=== Reading text ===
Heuristic 4: label data attributes in conventional formats
Some data have a conventional format, e.g., a date is usually organized as "dd-mm-yy", "dd/mm/yy", etc., email usually has the symbol "@", price usually has the symbol "$", etc. Thus, such information is used to recognize the corresponding data attributes.

Note that the form elements and the data attributes do not need to be perfectly matched. Therefore, the label assigner may not be able to assign meaningful labels to all of the data attributes. In DeLa, we also allow users to add a label to unassigned attributes and to modify the assigned labels.

6. Experiments

We conducted experiments to study and measure the performance of the DeLa system. The system is completely written in Java and JTidy4, a library for HTML cleaning, is employed. While we employ HiWe [15] as the form crawler, we do not measure its performance, but rather focus on measuring the performance of the other three DeLa components. We examined three categories of web sites, book shopping, job advertisements and car advertisements, and collected nine web sites for each category from invisibleweb.com5. We did not use any specific criteria to select these web sites other than they all provided a form-based search.

Recall that in label assignment we match form element labels to data attributes; so the correctness of form element collection will affect the performance of label assignment. In order to better examine the effectiveness of our proposed heuristics for label assignment, we simulated the actions of the form crawler by manually collecting the labels of the form elements and manually sending out queries through the HTML forms. We also manually made sure that every query we sent out had some results returned back. Table 1 shows the number of form elements contained by each web site (columns labeled by "FE") and the number of queries we sent out (columns labeled by "Q"). Note that we only sent queries for each SELECT and TEXTBOX element, while ignoring other elements like CHECKBOX and RADIO. For each SELECT element, the query contained one of its option values and for each TEXTBOX element, the query contained one typed keyword. Therefore, the number of queries sent out for each web site is equal to the number of its TEXTBOX elements plus the number of its SELECT elements.

=== Task item ===
Please print everything in the text on the DeLa system from "Heuristic 4: label data" down to "the assigned labels.", word for word.

=== Dataset excerpt ===
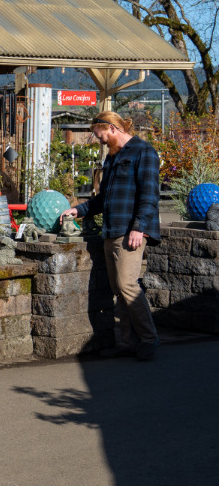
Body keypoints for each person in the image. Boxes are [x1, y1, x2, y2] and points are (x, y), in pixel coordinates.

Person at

=== Your solution ===
Heuristic 4: label data attributes in conventional formats
Some data have a conventional format, e.g., a date is usually organized as "dd-mm-yy", "dd/mm/yy", etc., email usually has the symbol "@", price usually has the symbol "$", etc. Thus, such information is used to recognize the corresponding data attributes.

Note that the form elements and the data attributes do not need to be perfectly matched. Therefore, the label assigner may not be able to assign meaningful labels to all of the data attributes. In DeLa, we also allow users to add a label to unassigned attributes and to modify the assigned labels.